Plus, the whole structure of school is around training manufacturing workers. You may not learn math, but for damn sure you're learn to sit for 30 minutes, move form task to task when the bell rings, rush to the bathroom during designated windows, and so on - all great for the manufacturing jobs that were the best jobs most people could get in most of the 20th century. But it's a new millennium now, and manufacturing is the past. We need a classroom in which student are given time to think, to stare off into space while the subconscious works on the problem - but how to distinguish that from daydreaming and doing nothing?

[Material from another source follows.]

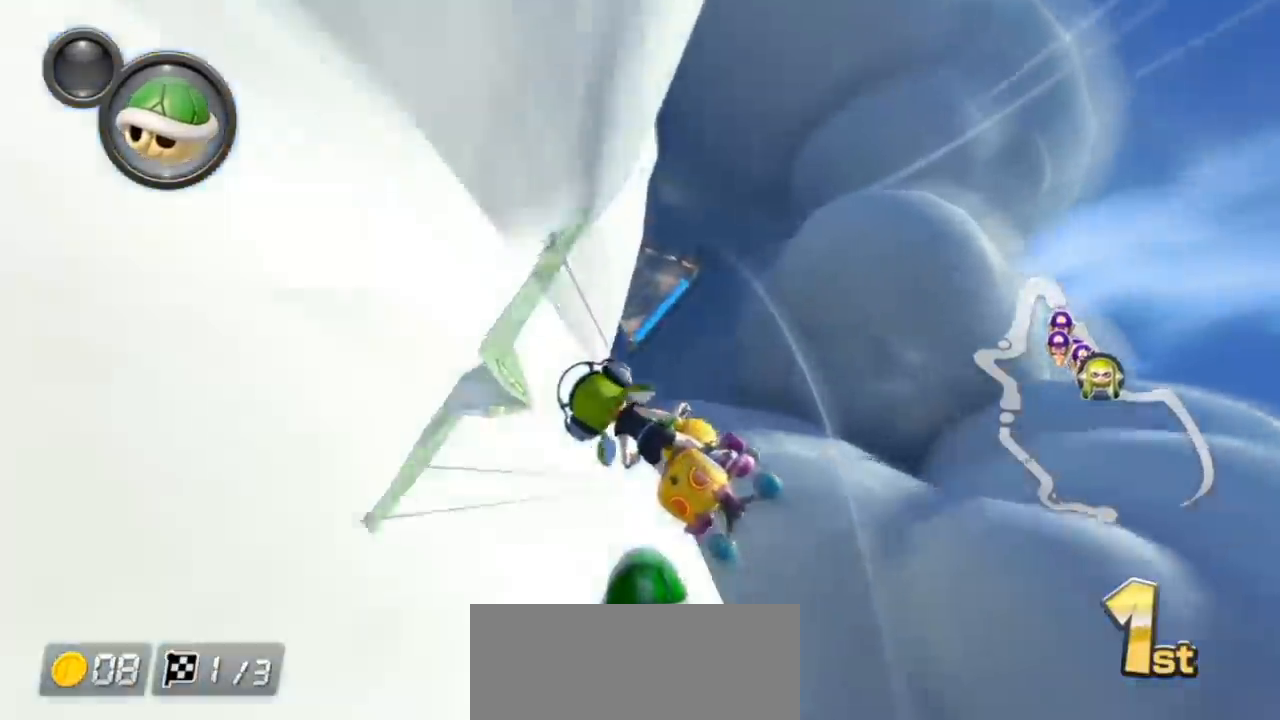
{"buttons": ["A", "L1"], "left_stick": "down-left", "events": [[250, "left_stick", "left"], [400, "left_stick", "down-left"]]}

It will take a lot of change to schools, that's for sure.
Socialism: a lie told by totalitarians and believed by fools.
Fascinating. Evil does not even hide anymore. They are now operating in the open!
Most ACs are not even worth the keystrokes to insult them. Be generically insulted by this and ignored otherwise.
You can tell a lot about a person (or political party) by whom they choose to ridicule, and why. Gore never said he invented the Internet, but rather that he was instrumental in its creation. And it was quite true. This is what Robert Kahn and Vinton Cerf had to say about the matter:
Al Gore was the first political leader to recognize the importance of the Internet and to promote and support its development... No one person or even small group of persons exclusively "invented" the Internet. It is the result of many years of ongoing collaboration among people in government and the university community. But as the two people who designed the basic architecture and the core protocols that make the Internet work, we would like to acknowledge VP Gore's contributions as a Congressman, Senator and as Vice President. No other elected official, to our knowledge, has made a greater contribution over a longer period of time.
So the kids in the back of the class are laughing and shooting spitballs at the smart kid. It's Junior High all over again.
"We oppose the teaching of Higher Order Thinking Skills (HOTS) (values clarification), critical thinking skills and similar programs that are simply a relabeling of Outcome-Based Education (OBE) (mastery learning) which focus on behavior modification and have the purpose of challenging the studentâ(TM)s fixed beliefs and undermining parental authority."
We shouldn't challenge student's fixed beliefs? Or undermine parental authority? Those sound like usual and desired outcomes of critical thinking skills.
Outcome-Based Education means, as far as I know, "teaching; then testing for those skills". It's not perfect (nothing is) but I'm not sure what the complaint is.
And I'll admit that "focus on behavior modification" sounds like a code phrase. You seem to like this statement; could you translate it into language that I can understand? Because you complained about the interpretation but did not explain how that interpretation doesn't come from those words. Actually, that paragraph sounds like it was written by people who have no idea what "Higher Order Thinking Skills" or "Outcome-Based Education" mean but are pretty sure they're designed to turn kids against their parents somehow? Or am I mis-interpreting it too?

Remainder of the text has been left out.